Work to complete |
Copy the listing below line for line, changing nothing.
>> BEGIN Extracted information
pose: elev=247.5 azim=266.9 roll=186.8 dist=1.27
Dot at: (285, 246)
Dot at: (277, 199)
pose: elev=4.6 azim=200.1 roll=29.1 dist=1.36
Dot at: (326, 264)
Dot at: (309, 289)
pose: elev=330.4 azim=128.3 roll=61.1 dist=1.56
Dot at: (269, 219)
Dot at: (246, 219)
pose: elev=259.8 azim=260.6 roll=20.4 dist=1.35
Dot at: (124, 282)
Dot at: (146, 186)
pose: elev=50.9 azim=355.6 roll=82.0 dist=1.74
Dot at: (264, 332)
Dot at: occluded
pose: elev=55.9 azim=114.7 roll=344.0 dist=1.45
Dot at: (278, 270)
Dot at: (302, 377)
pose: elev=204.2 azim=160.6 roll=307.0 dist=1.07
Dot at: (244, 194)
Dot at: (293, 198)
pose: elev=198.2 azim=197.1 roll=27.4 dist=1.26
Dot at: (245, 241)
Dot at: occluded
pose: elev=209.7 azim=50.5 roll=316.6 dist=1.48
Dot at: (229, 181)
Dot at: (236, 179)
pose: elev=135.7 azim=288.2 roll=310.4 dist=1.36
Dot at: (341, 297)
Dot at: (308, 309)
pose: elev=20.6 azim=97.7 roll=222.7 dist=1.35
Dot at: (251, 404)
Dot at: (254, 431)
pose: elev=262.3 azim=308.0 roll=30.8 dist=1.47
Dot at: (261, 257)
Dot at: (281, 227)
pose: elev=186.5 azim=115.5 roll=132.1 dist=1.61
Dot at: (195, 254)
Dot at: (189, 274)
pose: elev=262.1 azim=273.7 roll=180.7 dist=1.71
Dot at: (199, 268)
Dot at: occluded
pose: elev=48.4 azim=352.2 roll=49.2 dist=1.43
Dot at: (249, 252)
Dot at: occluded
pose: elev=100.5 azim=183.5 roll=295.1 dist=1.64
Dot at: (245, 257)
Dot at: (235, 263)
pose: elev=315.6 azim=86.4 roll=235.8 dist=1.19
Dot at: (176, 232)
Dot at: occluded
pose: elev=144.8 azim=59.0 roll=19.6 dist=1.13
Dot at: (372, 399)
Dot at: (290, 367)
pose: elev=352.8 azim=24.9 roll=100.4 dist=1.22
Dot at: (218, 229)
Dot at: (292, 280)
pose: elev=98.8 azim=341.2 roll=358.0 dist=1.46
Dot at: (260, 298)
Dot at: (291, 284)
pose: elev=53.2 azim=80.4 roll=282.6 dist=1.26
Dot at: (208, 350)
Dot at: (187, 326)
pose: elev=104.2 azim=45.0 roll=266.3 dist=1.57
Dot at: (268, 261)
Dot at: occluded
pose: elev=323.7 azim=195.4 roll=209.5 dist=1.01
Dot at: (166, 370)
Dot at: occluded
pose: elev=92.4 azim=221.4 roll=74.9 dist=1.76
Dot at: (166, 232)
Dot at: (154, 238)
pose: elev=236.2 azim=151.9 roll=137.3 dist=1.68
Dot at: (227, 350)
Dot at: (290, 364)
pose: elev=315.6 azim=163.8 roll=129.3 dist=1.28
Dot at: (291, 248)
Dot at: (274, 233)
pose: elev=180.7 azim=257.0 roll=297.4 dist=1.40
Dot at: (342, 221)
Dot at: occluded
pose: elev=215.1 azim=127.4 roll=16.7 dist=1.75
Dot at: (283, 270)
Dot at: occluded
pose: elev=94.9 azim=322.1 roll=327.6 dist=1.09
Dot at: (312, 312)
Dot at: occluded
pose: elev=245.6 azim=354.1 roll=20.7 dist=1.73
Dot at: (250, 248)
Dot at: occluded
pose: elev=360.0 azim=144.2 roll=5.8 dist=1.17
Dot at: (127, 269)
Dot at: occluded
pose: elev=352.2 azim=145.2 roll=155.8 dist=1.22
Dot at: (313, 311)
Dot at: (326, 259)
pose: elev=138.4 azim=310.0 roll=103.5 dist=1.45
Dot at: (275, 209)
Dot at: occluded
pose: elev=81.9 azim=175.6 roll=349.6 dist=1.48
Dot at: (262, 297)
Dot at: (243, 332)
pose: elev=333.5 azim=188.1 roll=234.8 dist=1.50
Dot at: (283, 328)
>> END Extracted information
Output of the task |
pose: elev=247.5 azim=266.9 roll=186.8 dist=1.27
Dot at: (285, 246)
Dot at: (277, 199)
pose: elev=4.6 azim=200.1 roll=29.1 dist=1.36
Dot at: (326, 264)
Dot at: (309, 289)
pose: elev=330.4 azim=128.3 roll=61.1 dist=1.56
Dot at: (269, 219)
Dot at: (246, 219)
pose: elev=259.8 azim=260.6 roll=20.4 dist=1.35
Dot at: (124, 282)
Dot at: (146, 186)
pose: elev=50.9 azim=355.6 roll=82.0 dist=1.74
Dot at: (264, 332)
Dot at: occluded
pose: elev=55.9 azim=114.7 roll=344.0 dist=1.45
Dot at: (278, 270)
Dot at: (302, 377)
pose: elev=204.2 azim=160.6 roll=307.0 dist=1.07
Dot at: (244, 194)
Dot at: (293, 198)
pose: elev=198.2 azim=197.1 roll=27.4 dist=1.26
Dot at: (245, 241)
Dot at: occluded
pose: elev=209.7 azim=50.5 roll=316.6 dist=1.48
Dot at: (229, 181)
Dot at: (236, 179)
pose: elev=135.7 azim=288.2 roll=310.4 dist=1.36
Dot at: (341, 297)
Dot at: (308, 309)
pose: elev=20.6 azim=97.7 roll=222.7 dist=1.35
Dot at: (251, 404)
Dot at: (254, 431)
pose: elev=262.3 azim=308.0 roll=30.8 dist=1.47
Dot at: (261, 257)
Dot at: (281, 227)
pose: elev=186.5 azim=115.5 roll=132.1 dist=1.61
Dot at: (195, 254)
Dot at: (189, 274)
pose: elev=262.1 azim=273.7 roll=180.7 dist=1.71
Dot at: (199, 268)
Dot at: occluded
pose: elev=48.4 azim=352.2 roll=49.2 dist=1.43
Dot at: (249, 252)
Dot at: occluded
pose: elev=100.5 azim=183.5 roll=295.1 dist=1.64
Dot at: (245, 257)
Dot at: (235, 263)
pose: elev=315.6 azim=86.4 roll=235.8 dist=1.19
Dot at: (176, 232)
Dot at: occluded
pose: elev=144.8 azim=59.0 roll=19.6 dist=1.13
Dot at: (372, 399)
Dot at: (290, 367)
pose: elev=352.8 azim=24.9 roll=100.4 dist=1.22
Dot at: (218, 229)
Dot at: (292, 280)
pose: elev=98.8 azim=341.2 roll=358.0 dist=1.46
Dot at: (260, 298)
Dot at: (291, 284)
pose: elev=53.2 azim=80.4 roll=282.6 dist=1.26
Dot at: (208, 350)
Dot at: (187, 326)
pose: elev=104.2 azim=45.0 roll=266.3 dist=1.57
Dot at: (268, 261)
Dot at: occluded
pose: elev=323.7 azim=195.4 roll=209.5 dist=1.01
Dot at: (166, 370)
Dot at: occluded
pose: elev=92.4 azim=221.4 roll=74.9 dist=1.76
Dot at: (166, 232)
Dot at: (154, 238)
pose: elev=236.2 azim=151.9 roll=137.3 dist=1.68
Dot at: (227, 350)
Dot at: (290, 364)
pose: elev=315.6 azim=163.8 roll=129.3 dist=1.28
Dot at: (291, 248)
Dot at: (274, 233)
pose: elev=180.7 azim=257.0 roll=297.4 dist=1.40
Dot at: (342, 221)
Dot at: occluded
pose: elev=215.1 azim=127.4 roll=16.7 dist=1.75
Dot at: (283, 270)
Dot at: occluded
pose: elev=94.9 azim=322.1 roll=327.6 dist=1.09
Dot at: (312, 312)
Dot at: occluded
pose: elev=245.6 azim=354.1 roll=20.7 dist=1.73
Dot at: (250, 248)
Dot at: occluded
pose: elev=360.0 azim=144.2 roll=5.8 dist=1.17
Dot at: (127, 269)
Dot at: occluded
pose: elev=352.2 azim=145.2 roll=155.8 dist=1.22
Dot at: (313, 311)
Dot at: (326, 259)
pose: elev=138.4 azim=310.0 roll=103.5 dist=1.45
Dot at: (275, 209)
Dot at: occluded
pose: elev=81.9 azim=175.6 roll=349.6 dist=1.48
Dot at: (262, 297)
Dot at: (243, 332)
pose: elev=333.5 azim=188.1 roll=234.8 dist=1.50
Dot at: (283, 328)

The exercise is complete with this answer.